The research cited below can be used to offset the mild amount of research that can be thrown towards the Plaintiff to suggest
decreased recovery or test results due to occasional marijuana use. If other Plaintiff or defense physicians can be given the
research cited below, they can address the possible protective effects of the marijuana use and thus neutralize or take away
the defenses ability to have the whole issue become admissible at trial. The research is as follows:
- Endocannabinoids and Traumatic Brain Injury” (Mechoulam, R 2007). This study showed that there are various
neuro-protective effects of cannabinoids.
- The Therapeutic Potential of the Cannabinoids in Neuroprotection” (Grundy RI, 2002). The study cites the ability of
cannabinoids to modulate neurotransmission and to act as anti-inflammatory and antioxidative agents. Both post trauma
inflamation and post traumatic oxidation are methods of secondary brain injury following the acute phase.
- Therapeutic Potential of Cannabinoids in CNS Disease” (Croxford JL, 2003). This study found that evidence suggest
cannabinoids may prove useful in Parkinson’s disease in that dexanadinol (HU-211), a synthetic cannabinoid, is currently being
assessed in clinical trial for traumatic brain injury and stroke.

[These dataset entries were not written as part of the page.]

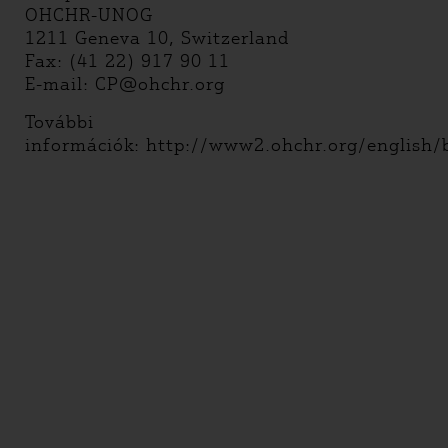
OHCHR-UNOG
1211 Geneva 10, Switzerland
Fax: (41 22) 917 90 11
E-mail: CP@ohchr.org
További
információk: http://www2.ohchr.org/english/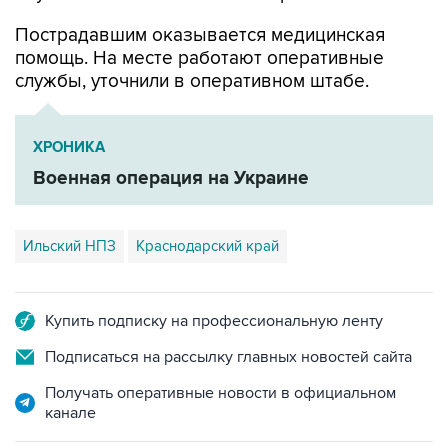
Пострадавшим оказывается медицинская
помощь. На месте работают оперативные
службы, уточнили в оперативном штабе.
ХРОНИКА
Военная операция на Украине
Ильский НПЗ
Краснодарский край
Купить подписку на профессиональную ленту
Подписаться на рассылку главных новостей сайта
Получать оперативные новости в официальном
канале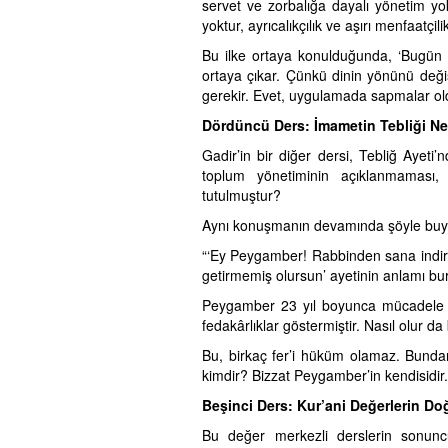
servet ve zorbalığa dayalı yönetim yokt
yoktur, ayrıcalıkçılık ve aşırı menfaatçi
Bu ilke ortaya konulduğunda, ‘Bugün in
ortaya çıkar. Çünkü dinin yönünü deği
gerekir. Evet, uygulamada sapmalar oldu
Dördüncü Ders: İmametin Tebliği Ne
Gadir’in bir diğer dersi, Tebliğ Ayeti
toplum yönetiminin açıklanmaması,
tutulmuştur?
Aynı konuşmanın devamında şöyle buy
“‘Ey Peygamber! Rabbinden sana indiril
getirmemiş olursun’ ayetinin anlamı bu
Peygamber 23 yıl boyunca mücadele e
fedakârlıklar göstermiştir. Nasıl olur d
Bu, birkaç fer’i hüküm olamaz. Bunda
kimdir? Bizzat Peygamber’in kendisidir.
Beşinci Ders: Kur’ani Değerlerin D
Bu değer merkezli derslerin sonunc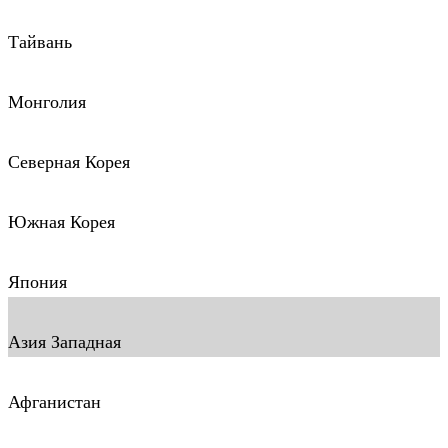
Тайвань
Монголия
Северная Корея
Южная Корея
Япония
Азия Западная
Афганистан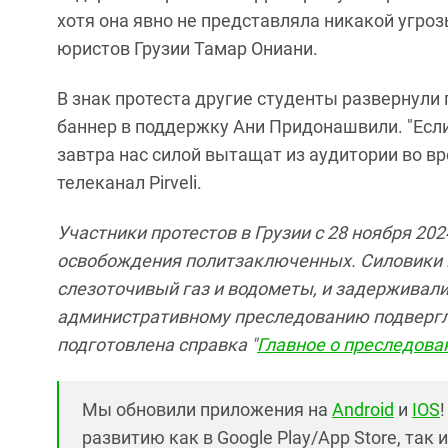
хотя она явно не представляла никакой угро
юристов Грузии Тамар Ониани.
В знак протеста другие студенты развернули
баннер в поддержку Ани Придонашвили. "Есл
завтра нас силой вытащат из аудитории во вр
телеканал Pirveli.
Участники протестов в Грузии с 28 ноября 20
освобождения политзаключенных. Силовики 
слезоточивый газ и водометы, и задерживали
административному преследованию подвергли
подготовлена справка "
Главное о преследован
Мы обновили приложения на
Android
и
IOS
развитию как в Google Play/App Store, так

- Cannabinoids as Therapeutic Agents for Ablating Neuroinflammatory Disease” (Cabral GA et al. 2008). Studying the early
phases of post traumatic brain inflammation they noted that the cannabinoids receptor system may prove therapeutically
manageable in reducing neuropathogenic disorders including closed head injuries.
Using some of the above research, a Motions in Limine should be drafted to exclude any
reference to marijuana use, arguing that any “adverse” consequence of use, is countered by its
possible “benefit” and that the whole issue is based upon criminalizing the plaintiff.